Sombras opacas y sombreros de hilo y redes de lentejuela.
Para el fotógrafo no era tanto el valor final de la placa, si no su proceso: la maravilla de ver en el espejo pulido de su cajón mágico, vuelta al revés el dibujo de esas líneas. Trazos firmes que desde la espalda baja anunciaban el portento musculoso de unas nalgas, macizas como una casa. O la suave caligrafía en el ligero dibujo de una pantorrilla. La oquedad misteriosa y azul de una axila, su casi perfume afrutado, su límite que se desdibujaba en el grave peso de un seno, potente o breve, pero siempre contundente. El ojo doble y ciego de pezones que lo hipnotizaban. Puntiagudos y desafiantes o anchos y solares. Como botones de rosa o como enormes monedas de cobre. Pero nada extasiaba tanto al fotógrafo como las miradas.
Porque aquellas mujeres anónimas en su desnudez se sabían acechadas y deseadas: soñadas.
Y algo se transformaba en su rostro. Una luz y un rubor. Un fulgor acuoso y travieso que hacía al fotógrafo olvidar la tirantez de las medias oscuras en los muslos renacentistas, la fronda salvaje y oscura que del ombligo al vientre prometía un abismo.
Recostadas casi siempre, de perfil hacia la luz, o con su mirada baja hacia fuera de la foto, algunas se erguían de pie. Con su brazo sobre el respaldo de una silla se mostraban completas, su piel entre telas incombinables, cruce de estilo y épocas, en una recreación de una historiografía inexacta y absurda: vírgenes romanas con sandalias indígenas.
Damas empelucadas a lo Luis XV con rebozos mexicanos. Pitonisas con sarape. Soldaderas con gasas.
De toda aquella serie de tarjetas secretas sólo una imagen sobrevive hasta nuestros días. Está fechada en 1919.
Es una mujer de perfil egipcio y brazos largos y delicados como cañas. La potencia de la luz sobre sus ojos los vuelve casi transparentes. Sobre su antebrazo una pulsera de alambre claro dibuja un aire de pitonisa. Sus ojos están definidos por una línea gruesa y negra. Sus labios son breves. Sobre su pecho desnudo hay collares y plumas, abalorios.

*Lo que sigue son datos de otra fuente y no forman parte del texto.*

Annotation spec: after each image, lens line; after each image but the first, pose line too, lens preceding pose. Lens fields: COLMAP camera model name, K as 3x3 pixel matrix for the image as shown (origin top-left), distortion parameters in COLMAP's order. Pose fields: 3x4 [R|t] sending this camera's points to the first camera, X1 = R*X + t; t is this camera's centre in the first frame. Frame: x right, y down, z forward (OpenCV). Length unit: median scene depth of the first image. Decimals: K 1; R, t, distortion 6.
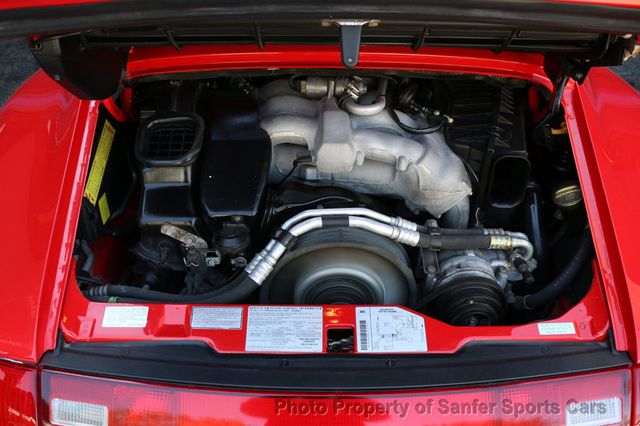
lens RADIAL K [[611.5, 0, 320.6], [0, 611.5, 194.7], [0, 0, 1]] dist [-0.129386, 0.006897]
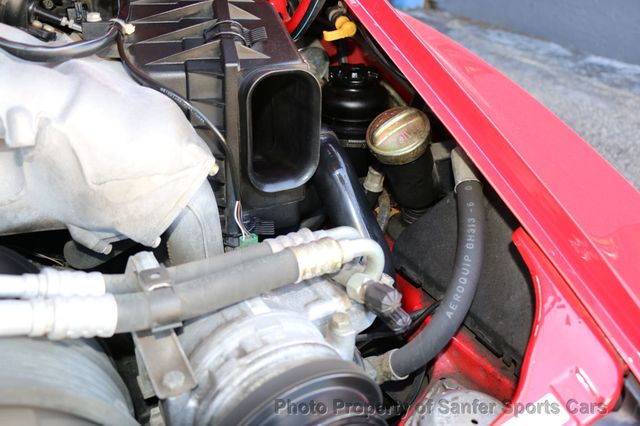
lens RADIAL K [[611.5, 0, 320.6], [0, 611.5, 194.7], [0, 0, 1]] dist [-0.129386, 0.006897]
pose [[0.864175, -0.238362, 0.443154, 0.124151], [0.263853, 0.964553, 0.004282, 0.034469], [-0.428467, 0.113228, 0.896435, 0.619236]]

Su cabello es negro y corto, como el ala de un cuervo. La mujer estira un brazo en el aire, como inquiriendo a un interlocutor invisible. Su expresión no es de ruego, si no de pelea: grave y firme. En su tobillo desnudo hay una delicada pulsera, como una cadena. Las uñas de su pies están pintadas, los pequeños dedos levemente fruncidos. Esos Bcombinados, resultan más obscenos que toda su desnudez completa.
Lo extraño de la foto: más que vulgar es etérea.B
Pero el centro y potencia de la foto no es ése. Ni la mujer ni su desnudez. Ni su descaro o su disfraz. Ni sus aires de transgresión o la comba del vientre echado hacia delante.
No.
Entre los muslos de la mujer, en su juntura y debajo del pubis, hay un espacio. Un mínimo triángulo de aire y luz (fulgor de la tarde que se filtra detrás de ella por la ventana).
De ese triángulo surge un resplandor que lo devora todo.